Some guiding questions to ask when your student is still in high school.
1. What careers interest your child?
2. What are your expectations for your child's future career choices?
3. How do they feel about school?
4. What supports have been given to get your child through high school and will these continue?
5. What concerns do you have that may impact your child's success in College?
Since a masters degree is the new undergraduate degree, there are some additional considerations that must be made as you support your child's 4-6 year higher learning track.
1. Do you plan to pay for college or whatever higher education is necessary to support your child's career ambitions?
2. How does your child's personality, values, and skills match his/her long term goals for employment, income and standard of living?
3. What is the chance that college will not work out and your investment in their higher learning is wasted?

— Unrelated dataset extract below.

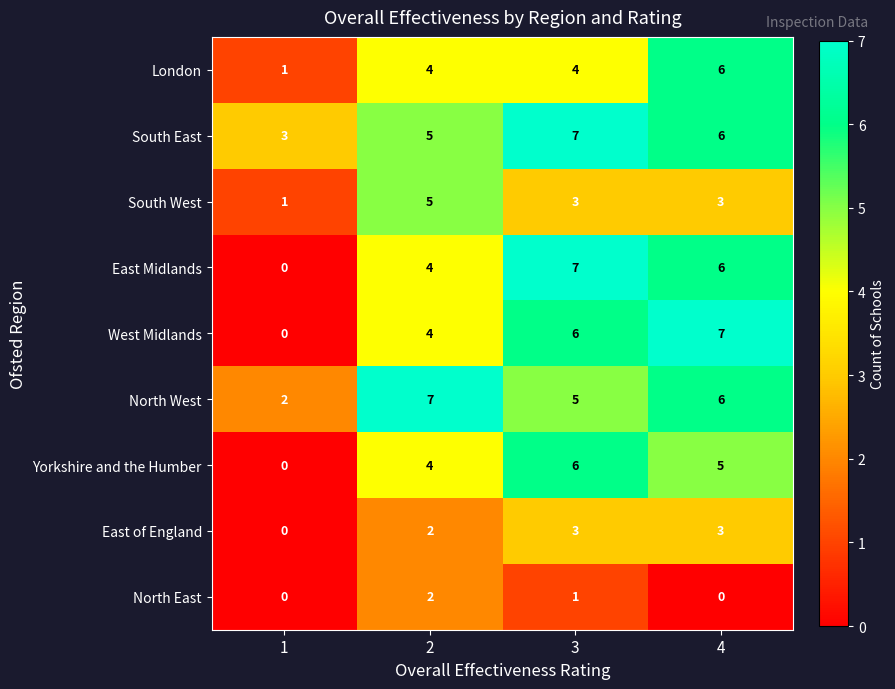

The value of West Midlands at 1 is 4. True or false?

False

Manage the risk of your college investment
If you look at college as an investment then you should also manage the risk of that investment.
1. Start taking college courses before high school ends. Don't wait to see how your child will handle the independence, course work, and other factors that can impact a successful investment. Senior year can be a wasted year for many high school student. It is seen as a time to sit back and wait to receive college acceptances or rejections.
2. Have a clear investment plan. Every college credit has a cost associated with it. Investigate all the credit options per career and then decide what makes the most sense. Don't be a fool and just throw your money into the college market without weighing the cost/credit options in relation to the career path. Furthermore, since most degrees require a masters (or two), there is a need to consider the long term financial investments in supporting your child's career plan.
3. Get your child involved as early as possible. If you are investing in their future then they should be accountable for the return on your investment. Many children go to college blind of the cost and parental commitments involved in such an experience. Given the overwhelming costs associated with such an investment, your young adult must be involved.